Bonds were roughly unchanged overnight but soon began to improve at the CME and NYSE opening bells. Weak economic data at 10am didn’t hurt the rally, but it didn’t help as much as more important data would have. In the afternoon hours, speeches from the Fed’s Bullard and Powell put some upward pressure on rates as they reminded markets that it’s not all gloom and doom when it comes to considering reasons that the Fed may (or may not) cut rates in July.
Ultimately, however, the presence of the risks combined with Powell’s reminder that it made more sense to stay well in front of any potential downturn was enough to preserve most of the gains from the morning hours.
All of the above is well and good, but the “gains from the morning hours” is a phrase best applied to the longer end of the Treasury curve. MBS didn’t get nearly as much love by comparison. This is getting to be a familiar refrain over the past few months, but it’s not an abnormal or surprising one.
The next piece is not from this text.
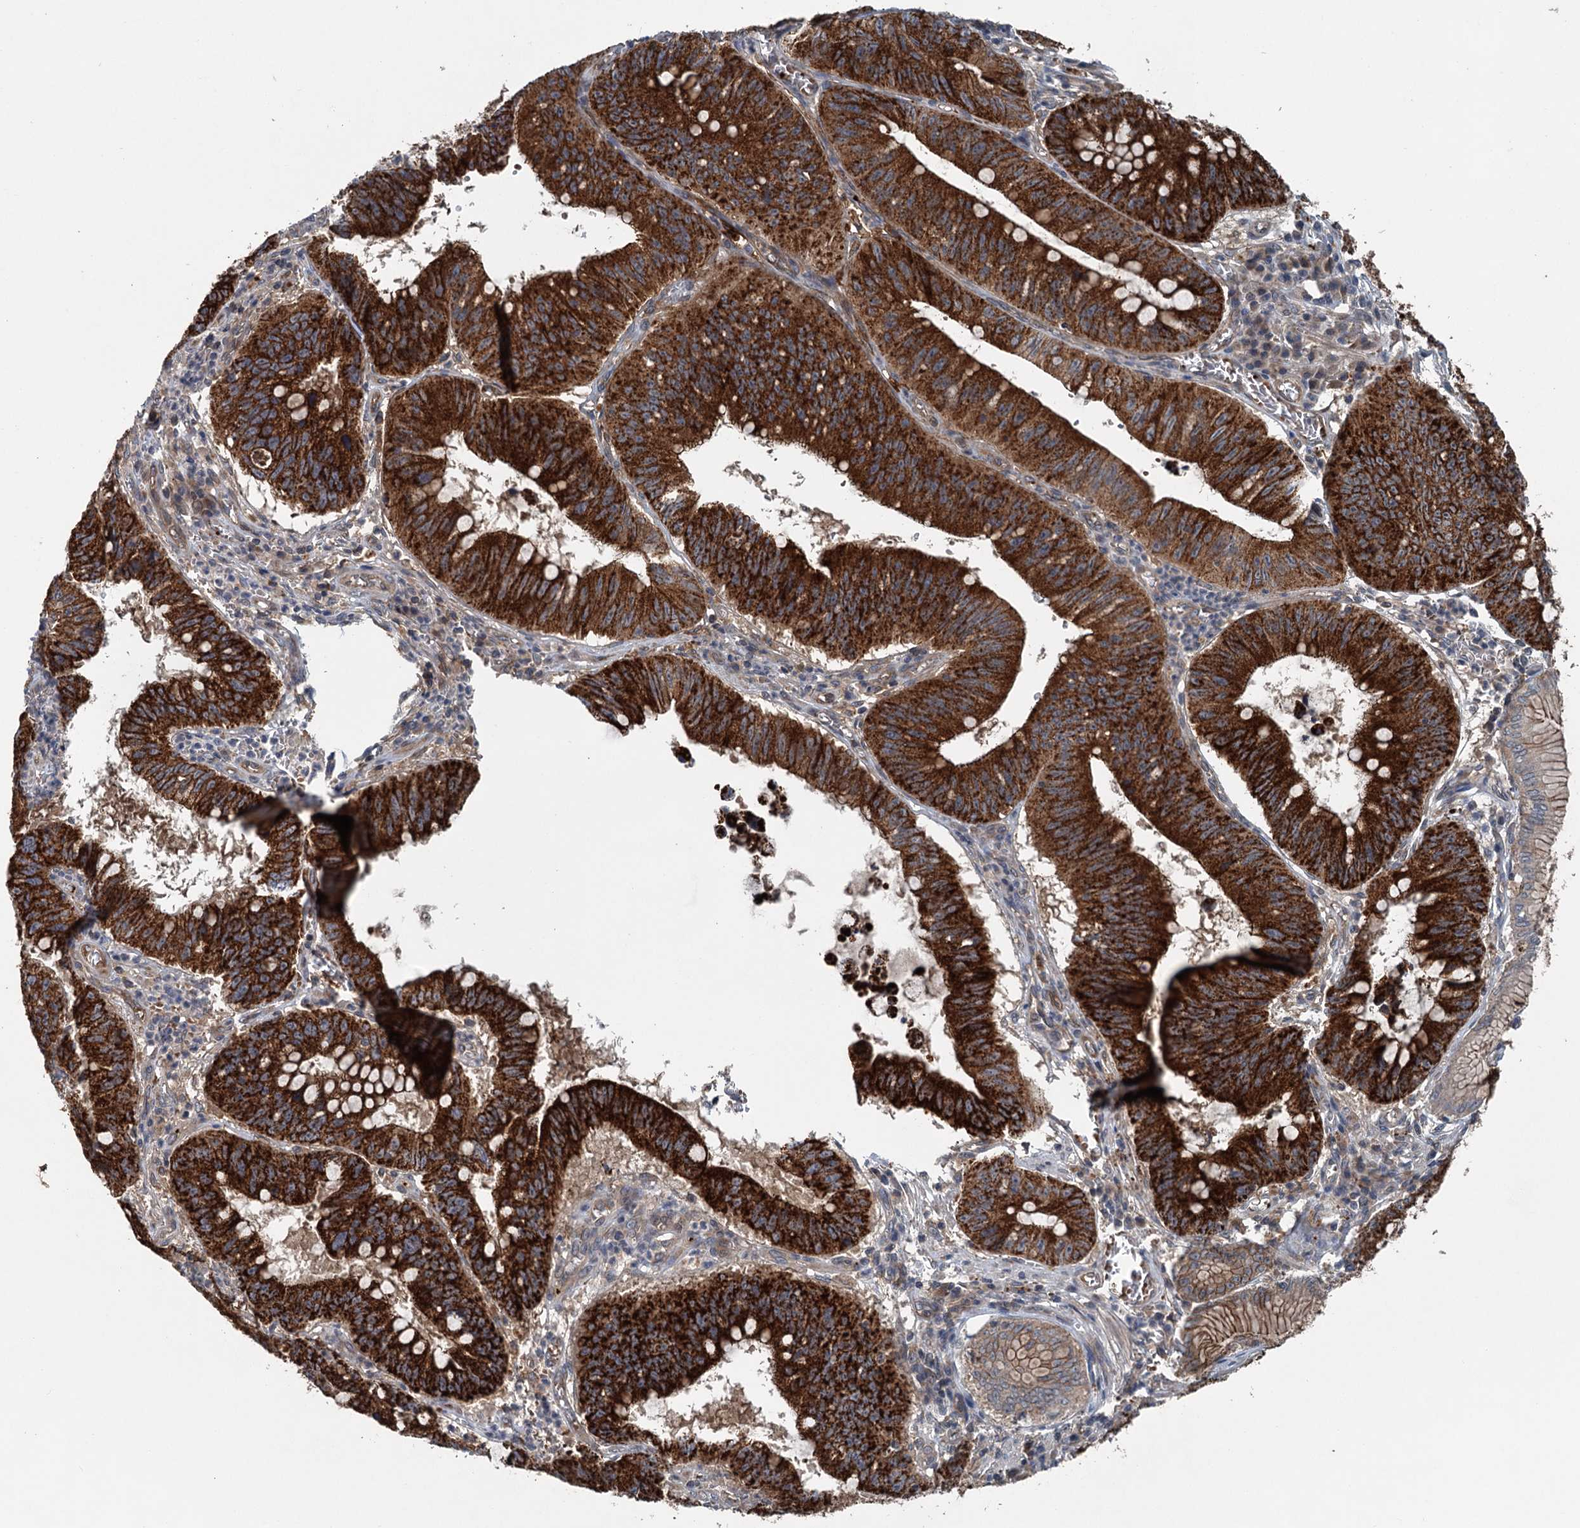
{"staining": {"intensity": "strong", "quantity": ">75%", "location": "cytoplasmic/membranous"}, "tissue": "stomach cancer", "cell_type": "Tumor cells", "image_type": "cancer", "snomed": [{"axis": "morphology", "description": "Adenocarcinoma, NOS"}, {"axis": "topography", "description": "Stomach"}], "caption": "Immunohistochemical staining of human stomach cancer demonstrates high levels of strong cytoplasmic/membranous protein positivity in about >75% of tumor cells.", "gene": "N4BP2L2", "patient": {"sex": "male", "age": 59}}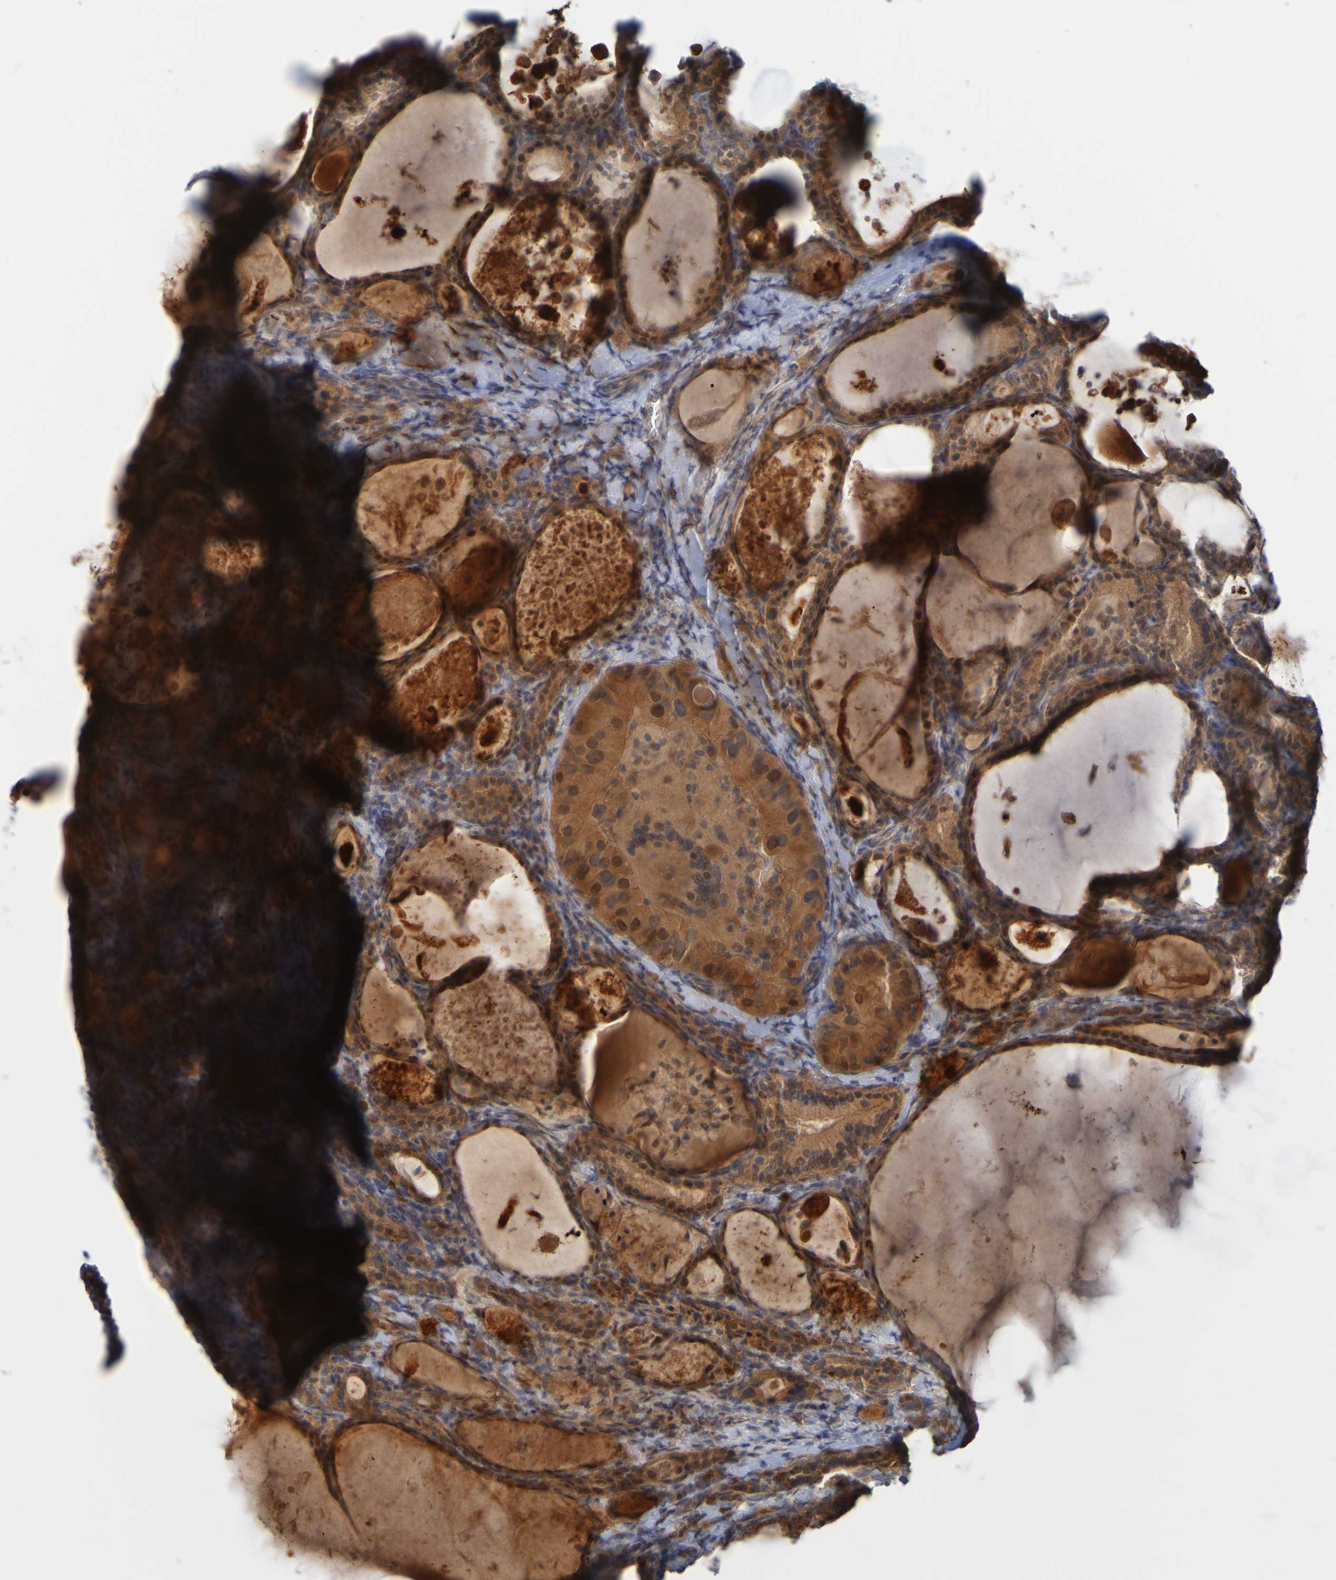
{"staining": {"intensity": "strong", "quantity": ">75%", "location": "cytoplasmic/membranous,nuclear"}, "tissue": "thyroid cancer", "cell_type": "Tumor cells", "image_type": "cancer", "snomed": [{"axis": "morphology", "description": "Papillary adenocarcinoma, NOS"}, {"axis": "topography", "description": "Thyroid gland"}], "caption": "This image shows immunohistochemistry staining of human thyroid papillary adenocarcinoma, with high strong cytoplasmic/membranous and nuclear positivity in about >75% of tumor cells.", "gene": "NAV2", "patient": {"sex": "female", "age": 42}}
MBS prices and especially MBS spreads vs Treasuries are significantly impacted by significant volatility. Given that we’re in the midst of a large-scale repricing of interest rate realities (and a large-scale re-discovery of the effects on refi/purchase demand)–AND that there are incredibly significant events coming up in the next few days–makes the underperformance logical enough. At some point, MBS will have been shunned enough to account for all of the variables and the ratchet will turn the other way.